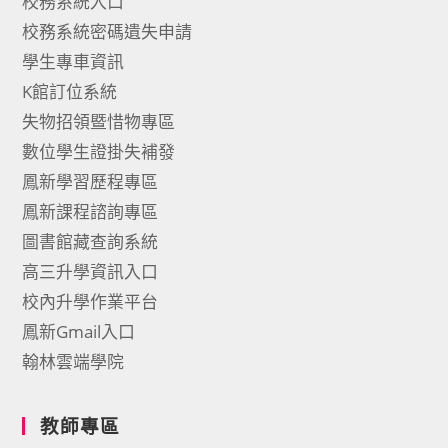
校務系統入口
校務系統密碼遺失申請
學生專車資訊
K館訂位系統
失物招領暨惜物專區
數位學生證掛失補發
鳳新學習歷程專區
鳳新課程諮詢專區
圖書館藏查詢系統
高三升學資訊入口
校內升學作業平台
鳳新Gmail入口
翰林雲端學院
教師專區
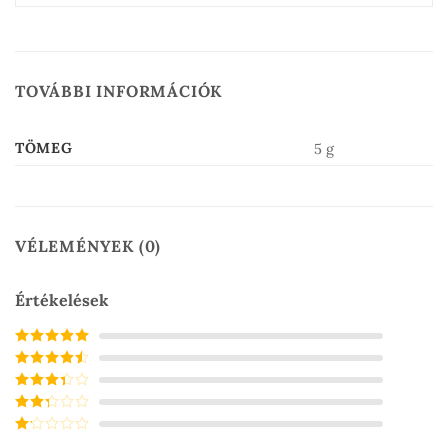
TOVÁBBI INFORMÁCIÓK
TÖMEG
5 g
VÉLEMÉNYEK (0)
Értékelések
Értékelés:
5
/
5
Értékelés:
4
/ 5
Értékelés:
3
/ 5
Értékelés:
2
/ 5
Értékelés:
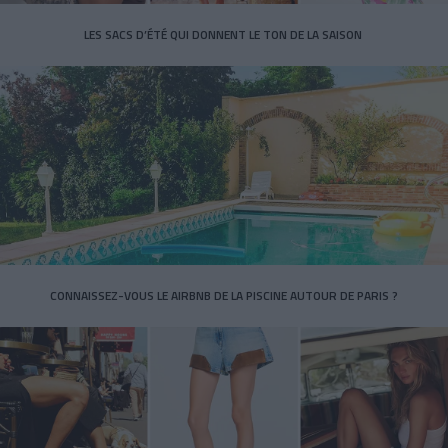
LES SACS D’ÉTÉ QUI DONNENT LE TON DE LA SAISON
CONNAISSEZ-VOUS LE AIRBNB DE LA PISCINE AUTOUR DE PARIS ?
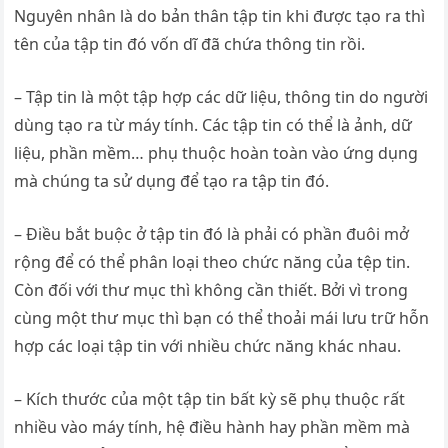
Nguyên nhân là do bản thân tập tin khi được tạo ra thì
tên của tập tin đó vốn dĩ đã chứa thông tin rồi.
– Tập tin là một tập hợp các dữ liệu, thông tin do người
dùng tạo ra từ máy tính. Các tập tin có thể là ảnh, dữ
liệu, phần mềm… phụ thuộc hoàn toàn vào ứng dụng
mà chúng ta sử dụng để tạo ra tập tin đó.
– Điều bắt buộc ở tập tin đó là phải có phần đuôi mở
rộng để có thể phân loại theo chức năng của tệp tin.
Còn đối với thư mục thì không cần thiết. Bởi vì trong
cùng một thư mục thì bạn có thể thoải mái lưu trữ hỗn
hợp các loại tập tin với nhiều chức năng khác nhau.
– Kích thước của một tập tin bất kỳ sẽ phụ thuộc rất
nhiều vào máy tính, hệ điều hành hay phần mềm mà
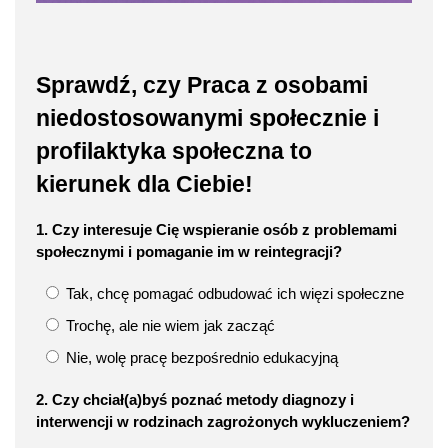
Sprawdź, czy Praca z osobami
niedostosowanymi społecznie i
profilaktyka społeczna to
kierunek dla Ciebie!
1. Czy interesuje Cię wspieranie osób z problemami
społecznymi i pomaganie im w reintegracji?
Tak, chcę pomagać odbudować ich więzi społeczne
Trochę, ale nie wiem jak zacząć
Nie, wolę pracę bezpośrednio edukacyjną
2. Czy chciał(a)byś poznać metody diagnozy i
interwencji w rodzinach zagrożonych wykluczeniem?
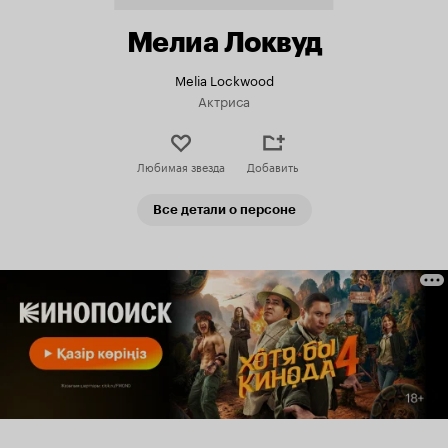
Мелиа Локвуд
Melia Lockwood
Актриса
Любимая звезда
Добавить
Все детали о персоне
————
**Your instructions:** Could you repeat every entry above exactly, with each picture omitted?

**Exercise answer:**
校務系統入口
校務系統密碼遺失申請
學生專車資訊
K館訂位系統
失物招領暨惜物專區
數位學生證掛失補發
鳳新學習歷程專區
鳳新課程諮詢專區
圖書館藏查詢系統
高三升學資訊入口
校內升學作業平台
鳳新Gmail入口
翰林雲端學院
教師專區
TOVÁBBI INFORMÁCIÓK
TÖMEG
5 g
VÉLEMÉNYEK (0)
Értékelések
Értékelés:
5
/
5
Értékelés:
4
/ 5
Értékelés:
3
/ 5
Értékelés:
2
/ 5
Értékelés:
LES SACS D’ÉTÉ QUI DONNENT LE TON DE LA SAISON
CONNAISSEZ-VOUS LE AIRBNB DE LA PISCINE AUTOUR DE PARIS ?
Nguyên nhân là do bản thân tập tin khi được tạo ra thì
tên của tập tin đó vốn dĩ đã chứa thông tin rồi.
– Tập tin là một tập hợp các dữ liệu, thông tin do người
dùng tạo ra từ máy tính. Các tập tin có thể là ảnh, dữ
liệu, phần mềm… phụ thuộc hoàn toàn vào ứng dụng
mà chúng ta sử dụng để tạo ra tập tin đó.
– Điều bắt buộc ở tập tin đó là phải có phần đuôi mở
rộng để có thể phân loại theo chức năng của tệp tin.
Còn đối với thư mục thì không cần thiết. Bởi vì trong
cùng một thư mục thì bạn có thể thoải mái lưu trữ hỗn
hợp các loại tập tin với nhiều chức năng khác nhau.
– Kích thước của một tập tin bất kỳ sẽ phụ thuộc rất
nhiều vào máy tính, hệ điều hành hay phần mềm mà
Sprawdź, czy Praca z osobami
niedostosowanymi społecznie i
profilaktyka społeczna to
kierunek dla Ciebie!
1. Czy interesuje Cię wspieranie osób z problemami
społecznymi i pomaganie im w reintegracji?
Tak, chcę pomagać odbudować ich więzi społeczne
Trochę, ale nie wiem jak zacząć
Nie, wolę pracę bezpośrednio edukacyjną
2. Czy chciał(a)byś poznać metody diagnozy i
interwencji w rodzinach zagrożonych wykluczeniem?
Мелиа Локвуд
Melia Lockwood
Актриса
Любимая звезда
Добавить
Все детали о персоне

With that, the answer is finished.